March 6: Carlos Fraenkel on the role of philosophy in a culture of debate
On March 6 at 19.00, Prof. Carlos F. Fraenkel from McGill University was present at ECLA of Bard for a lecture based on his forthcoming book "Teaching Plato in Palestine" (Princeton University Press).
The two main questions Prof. Fraenkel grappled with are whether philosophy can help to make tensions that arise from diversity (cultural, religious, and so forth) fruitful for a culture of debate, and, more generally, whether doing philosophy can be useful outside the confines of academia. On both counts, he believes we have reason to be optimistic.

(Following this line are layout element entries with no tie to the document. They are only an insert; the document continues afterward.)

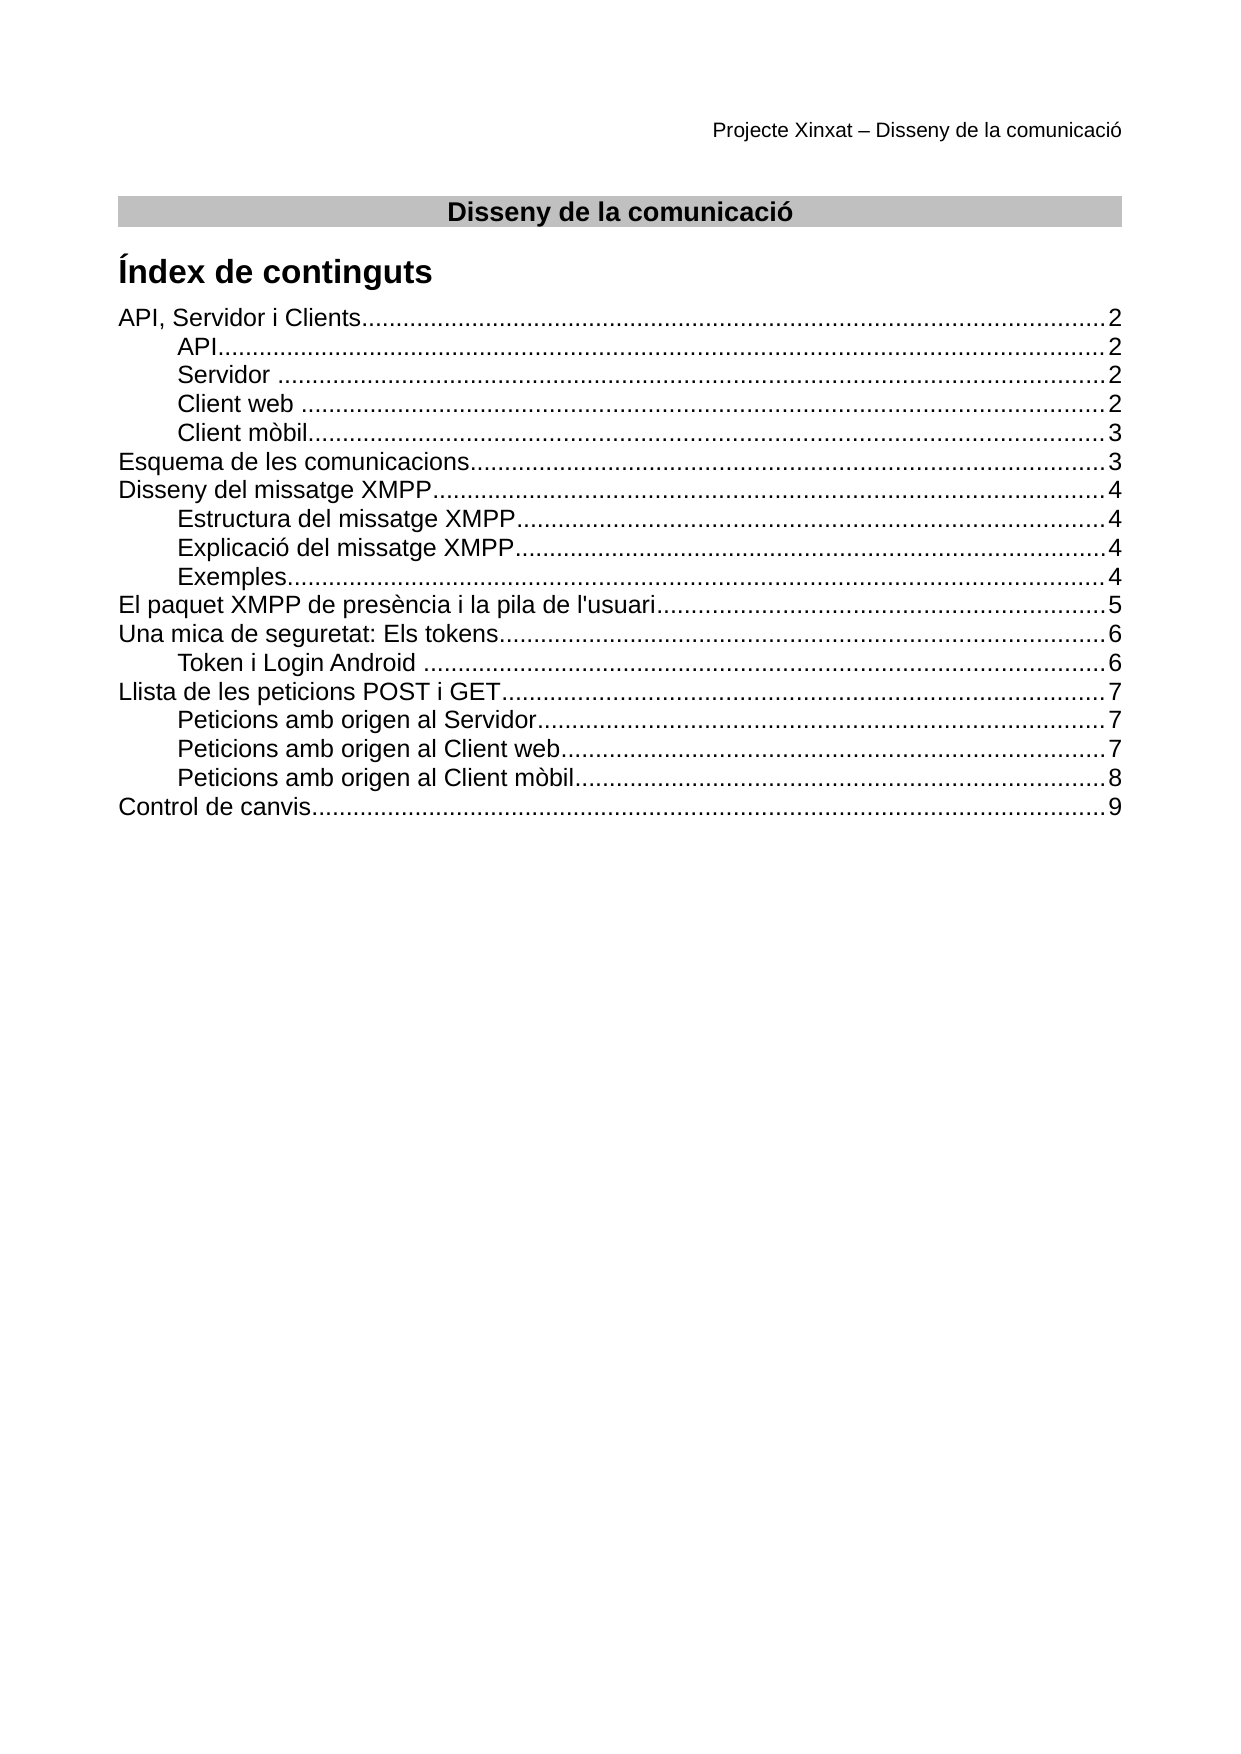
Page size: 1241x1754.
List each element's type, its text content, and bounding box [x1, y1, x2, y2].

text Disseny de la comunicació [118, 196, 1122, 227]
text API 2 [177, 331, 1122, 360]
text Peticions amb origen al Client web 7 [177, 734, 1122, 763]
text Control de canvis 9 [118, 791, 1122, 820]
text Esquema de les comunicacions 3 [118, 446, 1122, 475]
text Estructura del missatge XMPP 4 [177, 504, 1122, 533]
subtitle Índex de continguts [118, 252, 1122, 290]
text API, Servidor i Clients 2 [118, 303, 1122, 331]
text Servidor 2 [177, 360, 1122, 389]
text Llista de les peticions POST i GET 7 [118, 676, 1122, 705]
text El paquet XMPP de presència i la pila de l'usuari 5 [118, 590, 1122, 619]
text Disseny del missatge XMPP 4 [118, 475, 1122, 504]
text Exemples 4 [177, 561, 1122, 590]
text Peticions amb origen al Servidor 7 [177, 705, 1122, 734]
text Peticions amb origen al Client mòbil 8 [177, 763, 1122, 791]
text Una mica de seguretat: Els tokens 6 [118, 619, 1122, 648]
text Explicació del missatge XMPP 4 [177, 533, 1122, 561]
text Client web 2 [177, 389, 1122, 418]
text Token i Login Android 6 [177, 648, 1122, 676]
text Client mòbil 3 [177, 418, 1122, 446]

"Teaching Plato in Palestine" is based on five philosophy workshops that Carlos Fraenkel organized between 2006 and 2011: at a Palestinian university in East Jerusalem, at an Islamic university in Indonesia, with members of the Hasidic community in New York, with high school students in Salvador da Bahia (the center of Afro-Brazilian culture), and in a Mohawk First Nations community in Canada. Throughout all these workshops, Prof. Fraenkel noticed that the participants had strong religious or cultural commitments that often clashed with his secular views, which gave him first-hand insight into how deeply divided we are on fundamental moral, religious, and philosophical issues. While many find these disagreements disheartening, Prof. Fraenkel argues that they can be a good thing--if we succeed in transforming them into a culture of debate. And philosophy, he contends, can be helpful to this end.
The five locations were deliberately chosen along various lines of conflict—Islam and the West, Israel and Palestine, Hasidism and urban modernity, Brazil’s race and economic divisions, First Nations and the white man, and so forth. These conflicts give rise to fundamental questions, ranging from moral and political issues to concerns about cultural identity and religion. Here too, philosophy can help to articulate the questions more clearly and to explore or refine answers to them.
Carlos F. Fraenkel is Associate Professor at McGill University in Montréal, jointly appointed in the Departments of Philosophy and Jewish Studies. He works on various issues, spanning ancient philosophy, medieval philosophy (mainly Jewish and Islamic) and early modern philosophy (mainly Spinoza). He also has an interest in political philosophy, in particular in questions related to cultural difference, identity and autonomy.